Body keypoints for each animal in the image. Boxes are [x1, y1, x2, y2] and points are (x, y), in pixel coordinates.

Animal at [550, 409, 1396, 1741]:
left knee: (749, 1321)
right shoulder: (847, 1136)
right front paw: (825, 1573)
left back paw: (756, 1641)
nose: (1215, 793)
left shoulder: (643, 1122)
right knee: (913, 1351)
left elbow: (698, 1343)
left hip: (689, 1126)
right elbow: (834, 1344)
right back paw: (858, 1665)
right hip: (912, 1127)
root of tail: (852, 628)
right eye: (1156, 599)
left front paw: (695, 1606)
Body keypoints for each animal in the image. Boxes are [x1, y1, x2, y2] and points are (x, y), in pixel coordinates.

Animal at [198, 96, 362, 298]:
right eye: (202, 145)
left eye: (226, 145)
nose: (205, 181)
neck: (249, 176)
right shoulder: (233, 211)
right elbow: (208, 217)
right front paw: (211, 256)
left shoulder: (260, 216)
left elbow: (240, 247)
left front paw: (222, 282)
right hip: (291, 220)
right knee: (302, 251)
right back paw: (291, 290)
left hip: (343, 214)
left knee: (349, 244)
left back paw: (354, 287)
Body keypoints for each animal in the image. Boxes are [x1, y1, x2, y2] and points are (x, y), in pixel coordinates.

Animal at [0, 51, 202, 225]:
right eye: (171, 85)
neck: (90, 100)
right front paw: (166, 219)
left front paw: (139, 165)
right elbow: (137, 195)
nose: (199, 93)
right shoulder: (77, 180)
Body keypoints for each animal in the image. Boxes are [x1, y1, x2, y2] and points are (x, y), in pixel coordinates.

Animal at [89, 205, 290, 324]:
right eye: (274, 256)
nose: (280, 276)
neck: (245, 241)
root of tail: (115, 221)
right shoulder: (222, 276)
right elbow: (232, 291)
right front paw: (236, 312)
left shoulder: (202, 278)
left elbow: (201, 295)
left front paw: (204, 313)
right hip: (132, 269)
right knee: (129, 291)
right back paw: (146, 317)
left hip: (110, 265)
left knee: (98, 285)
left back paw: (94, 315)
————————
Your goal. All of the lines above that carry the string "shoulder" need to be found and copied.

Your solution.
right shoulder: (847, 1136)
left shoulder: (643, 1122)
right shoulder: (233, 211)
left shoulder: (260, 216)
right shoulder: (77, 180)
right shoulder: (222, 276)
left shoulder: (202, 278)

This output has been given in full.